Looming high above Glenade in County Leitrim lives the 330m high Eagles Rock. This limestone tower stands free of the surrounding Croontypruglish cliffs by an 80 metre gap. Acces to the base of the tower is by a steep scrambling traverse from the roadside carpark and information board. Follow the right of way out of the car park over the stile, follow this good path up onto the mountainside at about 200 metre contour. from here it is a steep contour south east to the landward col at the base of Eagles Rock. The base of Eagles rock and the collection of smaller towers and pillars in this area gives the col a gothic and Mordor type feel. This boulder strewn col is a place of almost demonic gothic architecture.
Eagles Rock is Ireland’s highest free standing tower and its entire summit plateau is covered in a thick carpet of the most luxurious soft bouncy heather you can possibly imagine. This gives mind blowing views towards Slieve League in Co Donegal and over the summit plateau of Arroo to the north. The summit of Eagles Rock has only been stood on by 6 people in two known ascents of the tower in 1971 and 2012.
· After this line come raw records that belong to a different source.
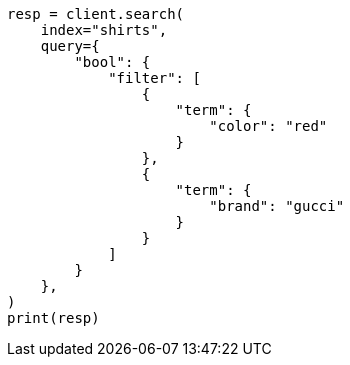 // This file is autogenerated, DO NOT EDIT
// search/search-your-data/filter-search-results.asciidoc:58

[source, python]
----
resp = client.search(
    index="shirts",
    query={
        "bool": {
            "filter": [
                {
                    "term": {
                        "color": "red"
                    }
                },
                {
                    "term": {
                        "brand": "gucci"
                    }
                }
            ]
        }
    },
)
print(resp)
----
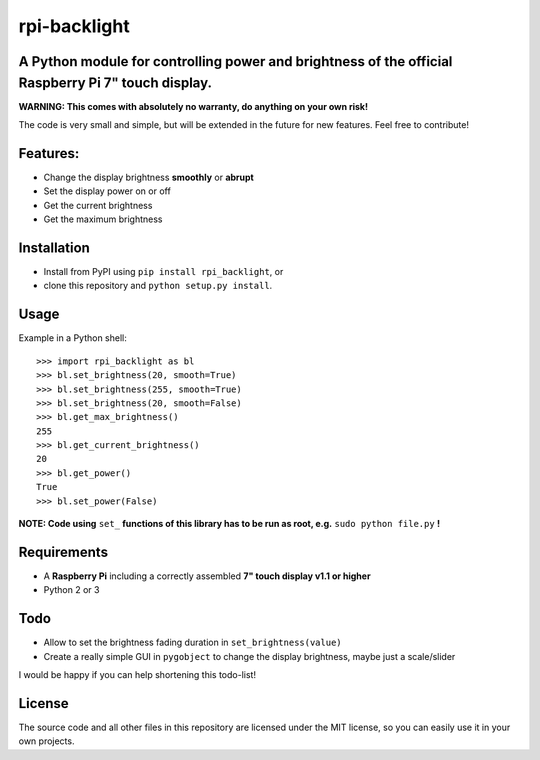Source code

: rpi-backlight
=============

A Python module for controlling power and brightness of the official Raspberry Pi 7" touch display.
---------------------------------------------------------------------------------------------------

**WARNING: This comes with absolutely no warranty, do anything on your own risk!**

The code is very small and simple, but will be extended in the future for new features. Feel free to contribute!

Features:
---------

- Change the display brightness **smoothly** or **abrupt**
- Set the display power on or off
- Get the current brightness
- Get the maximum brightness

Installation
------------

- Install from PyPI using ``pip install rpi_backlight``, or
- clone this repository and ``python setup.py install``.

Usage
-----

Example in a Python shell::

    >>> import rpi_backlight as bl
    >>> bl.set_brightness(20, smooth=True)
    >>> bl.set_brightness(255, smooth=True)
    >>> bl.set_brightness(20, smooth=False)
    >>> bl.get_max_brightness()
    255
    >>> bl.get_current_brightness()
    20
    >>> bl.get_power()
    True
    >>> bl.set_power(False)

**NOTE: Code using** ``set_`` **functions of this library has to be run as root, e.g.** ``sudo python file.py`` **!**

Requirements
------------

- A **Raspberry Pi** including a correctly assembled **7" touch display v1.1 or higher**
- Python 2 or 3

Todo
----

- Allow to set the brightness fading duration in ``set_brightness(value)``
- Create a really simple GUI in ``pygobject`` to change the display brightness, maybe just a scale/slider

I would be happy if you can help shortening this todo-list!

License
-------

The source code and all other files in this repository are licensed under the MIT license, so you can easily use it in your own projects.
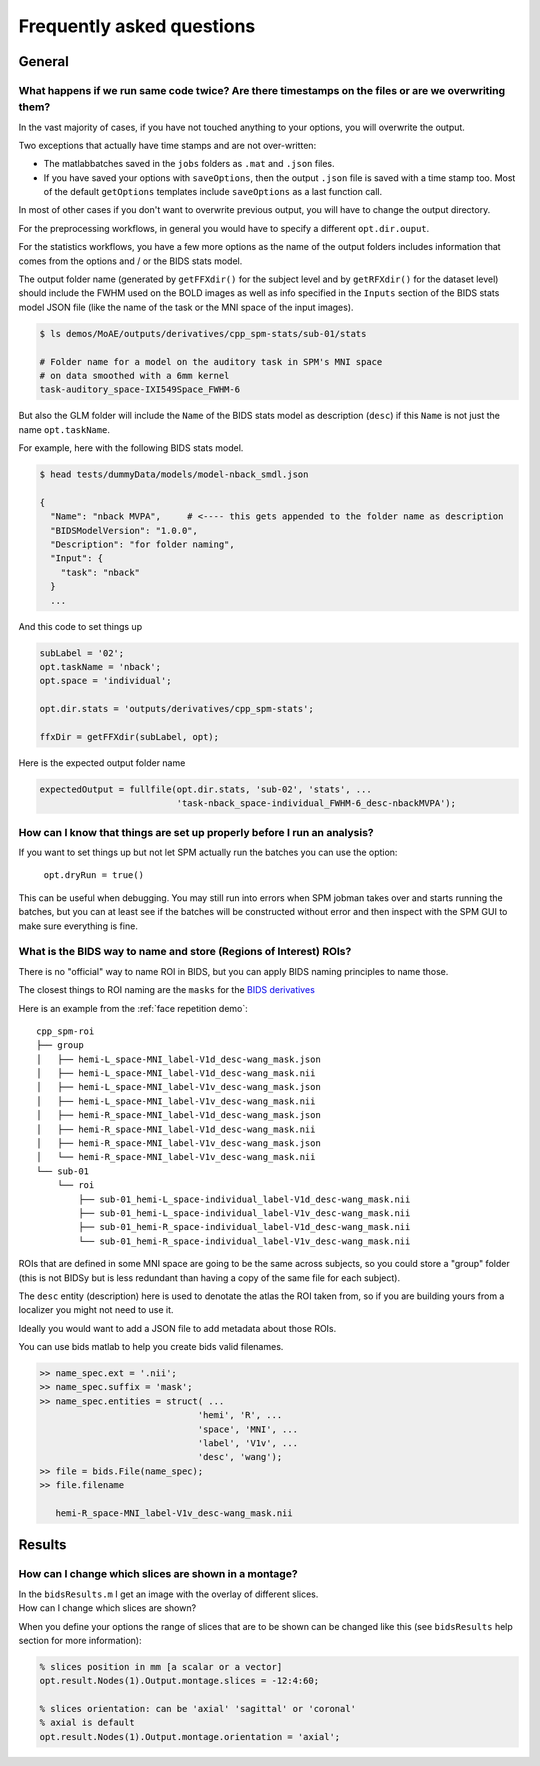 .. _faq:

Frequently asked questions
**************************


General
=======


What happens if we run same code twice? Are there timestamps on the files or are we overwriting them?
-----------------------------------------------------------------------------------------------------

In the vast majority of cases, if you have not touched anything to your options, you will overwrite the output.

Two exceptions that actually have time stamps and are not over-written:

- The matlabbatches saved in the ``jobs`` folders as ``.mat`` and ``.json`` files.
- If you have saved your options with ``saveOptions``,
  then the output ``.json`` file is saved with a time stamp too.
  Most of the default ``getOptions`` templates include ``saveOptions`` as a last function call.

In most of other cases if you don't want to overwrite previous output,
you will have to change the output directory.

For the preprocessing workflows, in general you would have to specify a different ``opt.dir.ouput``.

For the statistics workflows, you have a few more options as the name of the output
folders includes information that comes from the options and / or the BIDS stats model.

The output folder name (generated by ``getFFXdir()`` for the subject level
and by ``getRFXdir()`` for the dataset level) should include the FWHM used on the BOLD images
as well as info specified in the ``Inputs`` section of the BIDS stats model JSON file
(like the name of the task or the MNI space of the input images).

.. code-block:: bash

  $ ls demos/MoAE/outputs/derivatives/cpp_spm-stats/sub-01/stats

  # Folder name for a model on the auditory task in SPM's MNI space
  # on data smoothed with a 6mm kernel
  task-auditory_space-IXI549Space_FWHM-6

But also the GLM folder will include the ``Name`` of the BIDS stats model
as description (``desc``) if this ``Name`` is not just the name ``opt.taskName``.

For example, here with the following BIDS stats model.

.. code-block:: bash

  $ head tests/dummyData/models/model-nback_smdl.json

  {
    "Name": "nback MVPA",     # <---- this gets appended to the folder name as description
    "BIDSModelVersion": "1.0.0",
    "Description": "for folder naming",
    "Input": {
      "task": "nback"
    }
    ...

And this code to set things up

.. code-block:: matlab

  subLabel = '02';
  opt.taskName = 'nback';
  opt.space = 'individual';

  opt.dir.stats = 'outputs/derivatives/cpp_spm-stats';

  ffxDir = getFFXdir(subLabel, opt);

Here is the expected output folder name

.. code-block:: matlab

  expectedOutput = fullfile(opt.dir.stats, 'sub-02', 'stats', ...
                            'task-nback_space-individual_FWHM-6_desc-nbackMVPA');


How can I know that things are set up properly before I run an analysis?
------------------------------------------------------------------------

If you want to set things up but not let SPM actually run the batches you can use the option:

  ``opt.dryRun = true()``

This can be useful when debugging. You may still run into errors when SPM jobman takes
over and starts running the batches, but you can at least see if the batches will be constructed
without error and then inspect with the SPM GUI to make sure everything is fine.

What is the BIDS way to name and store (Regions of Interest) ROIs?
------------------------------------------------------------------

There is no "official" way to name ROI in BIDS, 
but you can apply BIDS naming principles to name those.

The closest things to ROI naming are the ``masks`` for the `BIDS derivatives 
<https://bids-specification.readthedocs.io/en/latest/05-derivatives/03-imaging.html#masks>`_

Here is an example from the  :ref:`face repetition demo`::

  cpp_spm-roi
  ├── group
  │   ├── hemi-L_space-MNI_label-V1d_desc-wang_mask.json
  │   ├── hemi-L_space-MNI_label-V1d_desc-wang_mask.nii
  │   ├── hemi-L_space-MNI_label-V1v_desc-wang_mask.json
  │   ├── hemi-L_space-MNI_label-V1v_desc-wang_mask.nii
  │   ├── hemi-R_space-MNI_label-V1d_desc-wang_mask.json
  │   ├── hemi-R_space-MNI_label-V1d_desc-wang_mask.nii
  │   ├── hemi-R_space-MNI_label-V1v_desc-wang_mask.json
  │   └── hemi-R_space-MNI_label-V1v_desc-wang_mask.nii
  └── sub-01
      └── roi
          ├── sub-01_hemi-L_space-individual_label-V1d_desc-wang_mask.nii
          ├── sub-01_hemi-L_space-individual_label-V1v_desc-wang_mask.nii
          ├── sub-01_hemi-R_space-individual_label-V1d_desc-wang_mask.nii
          └── sub-01_hemi-R_space-individual_label-V1v_desc-wang_mask.nii

ROIs that are defined in some MNI space are going to be the same across subjects, 
so you could store a "group" folder (this is not BIDSy but is less redundant
than having a copy of the same file for each subject).

The ``desc`` entity (description) here is used to denotate the atlas the ROI taken from, 
so if you are building yours from a localizer you might not need to use it.

Ideally you would want to add a JSON file to add metadata about those ROIs.

You can use bids matlab to help you create bids valid filenames.

.. code-block:: matlab

  >> name_spec.ext = '.nii';
  >> name_spec.suffix = 'mask';
  >> name_spec.entities = struct( ...
                                'hemi', 'R', ...
                                'space', 'MNI', ...
                                'label', 'V1v', ...
                                'desc', 'wang');
  >> file = bids.File(name_spec);
  >> file.filename

     hemi-R_space-MNI_label-V1v_desc-wang_mask.nii


Results
=======


How can I change which slices are shown in a montage?
-----------------------------------------------------

| In the ``bidsResults.m`` I get an image with the overlay of different slices.
| How can I change which slices are shown?

When you define your options the range of slices that are to be shown can be
changed like this (see ``bidsResults`` help section for more information):

.. code-block:: matlab

    % slices position in mm [a scalar or a vector]
    opt.result.Nodes(1).Output.montage.slices = -12:4:60;

    % slices orientation: can be 'axial' 'sagittal' or 'coronal'
    % axial is default
    opt.result.Nodes(1).Output.montage.orientation = 'axial';
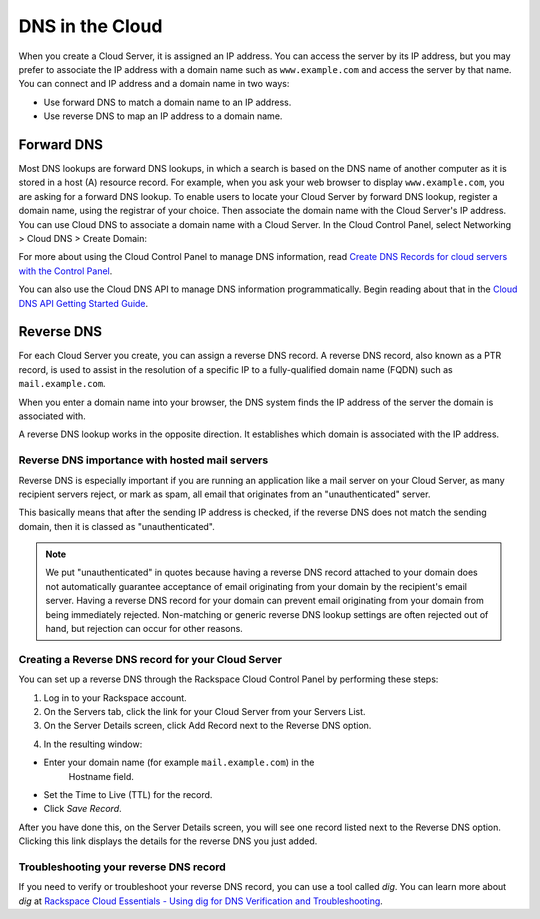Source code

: .. _cloud_networks_DNS:

^^^^^^^^^^^^^^^^
DNS in the Cloud
^^^^^^^^^^^^^^^^
When you create a Cloud Server, it is assigned an IP address. You can
access the server by its IP address, but you may prefer to associate the
IP address with a domain name such as ``www.example.com`` 
and access the
server by that name. 
You can connect and IP address and a domain name in
two ways:

* Use forward DNS to match a domain name to an IP address.

* Use reverse DNS to map an IP address to a domain name.

Forward DNS
'''''''''''
Most DNS lookups are forward DNS lookups, in which a search is based on
the DNS name of another computer as it is stored in a host (A) resource
record. For example, when you ask your web browser to display
``www.example.com``, you are asking for a forward DNS lookup. To enable
users to locate your Cloud Server by forward DNS lookup, register a
domain name, using the registrar of your choice. Then associate the
domain name with the Cloud Server's IP address. You can use Cloud DNS to
associate a domain name with a Cloud Server. In the Cloud Control Panel,
select Networking > Cloud DNS > Create Domain:

.. image:: ../../../screenshots/CloudDNSCreateDomain.png
   :alt: Networking > Cloud DNS > Create Domain

For more about using the Cloud Control Panel to manage DNS information,
read
`Create DNS Records for cloud servers with the Control Panel <http://www.rackspace.com/knowledge_center/article/creating-dns-records-for-cloud-servers-with-the-control-panel>`__.

You can also use the Cloud DNS API to manage DNS information
programmatically. Begin reading about that in the 
`Cloud DNS API Getting Started Guide <http://docs.rackspace.com/cdns/api/v1.0/cdns-getting-started/>`__.

Reverse DNS
'''''''''''
For each Cloud Server you create, you can assign a reverse DNS record. 
A reverse DNS record, also known as a PTR record, 
is used to
assist in the resolution of a specific IP to a fully-qualified domain
name (FQDN) such as ``mail.example.com``.

When you enter a domain name into your browser, the DNS system finds the
IP address of the server the domain is associated with.

A reverse DNS lookup works in the opposite direction. 
It establishes
which domain is associated with the IP address.

Reverse DNS importance with hosted mail servers
----------------------------------------------- 
Reverse DNS is especially important if you are running an application
like a mail server on your Cloud Server, as many recipient servers
reject, or mark as spam, all email that originates from an
"unauthenticated" server.

This basically means that after the sending IP address is checked, if
the reverse DNS does not match the sending domain, 
then it is classed as
"unauthenticated".

.. NOTE:: 
   We put "unauthenticated" in quotes because having a reverse DNS
   record attached to your domain does not automatically guarantee
   acceptance of email originating from your domain by the recipient's
   email server. 
   Having a reverse DNS record for your domain can prevent
   email originating from your domain from being immediately rejected.
   Non-matching or generic reverse DNS lookup settings 
   are often rejected
   out of hand, but rejection can occur for other reasons.

Creating a Reverse DNS record for your Cloud Server
--------------------------------------------------- 
You can set up a reverse DNS through the Rackspace Cloud Control
Panel by performing these steps:

1. Log in to your Rackspace account.

2. On the Servers tab, click the link for your Cloud Server from your
   Servers List.

3. On the Server Details screen, click Add Record next to the Reverse
   DNS option.

.. image:: ../../../screenshots/CloudDNSAddReverse.png
   :alt: Servers > Server Details > Add Record

4. In the resulting window:

* Enter your domain name (for example ``mail.example.com``) in the
   Hostname field.

* Set the Time to Live (TTL) for the record.

* Click *Save Record*.

After you have done this, on the Server Details screen, you will see
one record listed next to the Reverse DNS option. Clicking this link
displays the details for the reverse DNS you just added.

.. image:: ../../../screenshots/CloudDNSAddReverseDetails.png
   :alt: Servers > Server Details > Add Record

Troubleshooting your reverse DNS record
---------------------------------------
If you need to verify or troubleshoot your reverse DNS record, you can
use a tool called *dig*. You can learn more about *dig* at
`Rackspace Cloud Essentials - Using dig for DNS Verification and Troubleshooting <http://www.rackspace.com/knowledge_center/article/rackspace-cloud-essentials-using-dig-for-dns-verification-and-troubleshooting>`__.
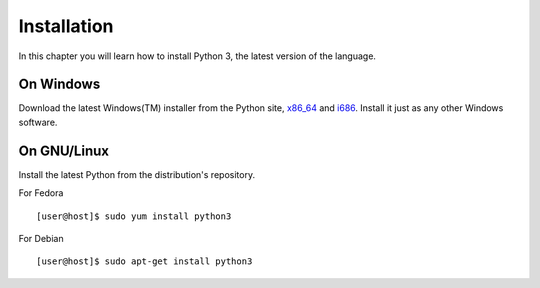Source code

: 

============
Installation
============

In this chapter you will learn how to install Python 3, the latest version of the language.


On Windows
==========

Download the latest Windows(TM) installer from the Python site, `x86_64 <https://www.python.org/ftp/python/3.4.1/python-3.4.1.amd64.msi>`_ and
`i686 <https://www.python.org/ftp/python/3.4.1/python-3.4.1.msi>`_. Install it just as any other Windows software.

On GNU/Linux
============

Install the latest Python from the distribution's repository.

For Fedora

::

    [user@host]$ sudo yum install python3

For Debian

::

    [user@host]$ sudo apt-get install python3


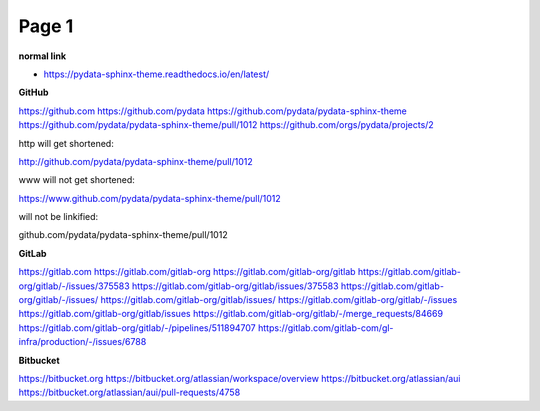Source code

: Page 1
======

**normal link**

- https://pydata-sphinx-theme.readthedocs.io/en/latest/

**GitHub**

.. container:: github-container

    https://github.com
    https://github.com/pydata
    https://github.com/pydata/pydata-sphinx-theme
    https://github.com/pydata/pydata-sphinx-theme/pull/1012
    https://github.com/orgs/pydata/projects/2

    http will get shortened:

    http://github.com/pydata/pydata-sphinx-theme/pull/1012

    www will not get shortened:

    https://www.github.com/pydata/pydata-sphinx-theme/pull/1012

    will not be linkified:

    github.com/pydata/pydata-sphinx-theme/pull/1012

**GitLab**

.. container:: gitlab-container

    https://gitlab.com
    https://gitlab.com/gitlab-org
    https://gitlab.com/gitlab-org/gitlab
    https://gitlab.com/gitlab-org/gitlab/-/issues/375583
    https://gitlab.com/gitlab-org/gitlab/issues/375583
    https://gitlab.com/gitlab-org/gitlab/-/issues/
    https://gitlab.com/gitlab-org/gitlab/issues/
    https://gitlab.com/gitlab-org/gitlab/-/issues
    https://gitlab.com/gitlab-org/gitlab/issues
    https://gitlab.com/gitlab-org/gitlab/-/merge_requests/84669
    https://gitlab.com/gitlab-org/gitlab/-/pipelines/511894707
    https://gitlab.com/gitlab-com/gl-infra/production/-/issues/6788

**Bitbucket**

.. container:: bitbucket-container

    https://bitbucket.org
    https://bitbucket.org/atlassian/workspace/overview
    https://bitbucket.org/atlassian/aui
    https://bitbucket.org/atlassian/aui/pull-requests/4758
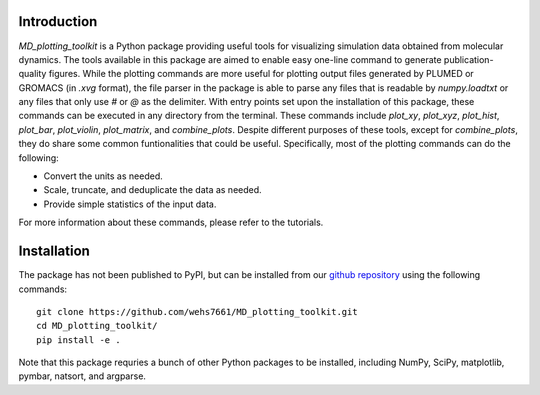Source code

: Introduction
============
`MD_plotting_toolkit` is a Python package providing useful tools for 
visualizing simulation data obtained from molecular dynamics. The tools 
available in this package are aimed to enable easy one-line command to 
generate publication-quality figures. While the plotting commands are more 
useful for plotting output files generated by PLUMED or GROMACS (in `.xvg` format), 
the file parser in the package is able to parse any files that is readable by 
`numpy.loadtxt` or any files that only use `#` or `@` as the delimiter. 
With entry points set upon the installation of this package, these commands 
can be executed in any directory from the terminal. These commands include 
`plot_xy`, `plot_xyz`, `plot_hist`, `plot_bar`, `plot_violin`, `plot_matrix`, 
and `combine_plots`. Despite different purposes of these tools, except for 
`combine_plots`, they do share some common funtionalities that could be useful. 
Specifically, most of the plotting commands can do the following:

* Convert the units as needed.
* Scale, truncate, and deduplicate the data as needed.
* Provide simple statistics of the input data.

For more information about these commands, please refer to the tutorials.

Installation
============
The package has not been published to PyPI, but can be installed from our
`github repository`_ using the following commands:
::

    git clone https://github.com/wehs7661/MD_plotting_toolkit.git
    cd MD_plotting_toolkit/
    pip install -e .

Note that this package requries a bunch of other Python packages to be installed,
including NumPy, SciPy, matplotlib, pymbar, natsort, and argparse. 

.. _`github repository`: https://github.com/wehs7661/MD_plotting_toolkit.git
Eagles Rock has only been climbed twice, its first ascent was in 1971 by a team from Craven Pothling Club and in 2012 Iain Miller, Steven "Jock" Read and Stevn McCann made the second ascent of the tower by the same route. A write up of that ascent is .
1: Eagles Rock lives high on the mountainside above the farmlands of Glenade in County Leitrim on the west coast of Ireland.
2: The access slopes are very steep and boulder strewn.
3: The easiest way to get to the base of the tower is to follow the right of way track over the stile just at the roadside carpark. Follow this excellent track until you are roughly at the same height as the col between eagles Rock and the main face. From here contour steeply along steep grassy slopes to the boulder strewn col.
4: The col between Eagles Rock and the main cliffs is an extemely atmospheric cauldron of towers, spires and a huge scattering of enormous limestone boulders.
5: The only route to the summit climbs the southern arete of the tower and is a 30 metre Severe climbed in three 10 metre pitches.
6: The first pitch is proctected by micro wires and climbs a vertical wall to an extremely airy stance and a good ledge. This belay is partially bolted.
7: The second pitch takes a rising traverse and a step across the void to another good stance on top of a huge arete that looks like it is detached from the rest of Eagles Rock. There is an old caving bolt from 1971 here as the primary attachment point at this stance.
8: The third pitch is near unprotected vertical grass, which takes you to the summit.
9: The anchors on the summit are tree roots in a cravasse about 15 metres back from the top of the route and a stake we placed in 2012. (The troops in 1971 may have placed stakes in the thick heather we could not find any in 2012)
10: To rig your abseil anchors from the summit you will need 20m of tat and a 4 foot, 2 inch angle iron stake, the soil on the summit is very deep and soft.
11: The abseil back down the route involves a bit of a swing and a re-belay to reach the stance at the top of pitch one.
12: Upon returning to terra firma you will laugh for a long time. :-)
The above are just a few thoughts on attempting this tower, it's location high above Glenade is outstanding. It is always worth bearing in mind that the actual climbing is by far the easiest part of your day with the logistics of actually getting back to the base of the tower from the summit as the crux of your day.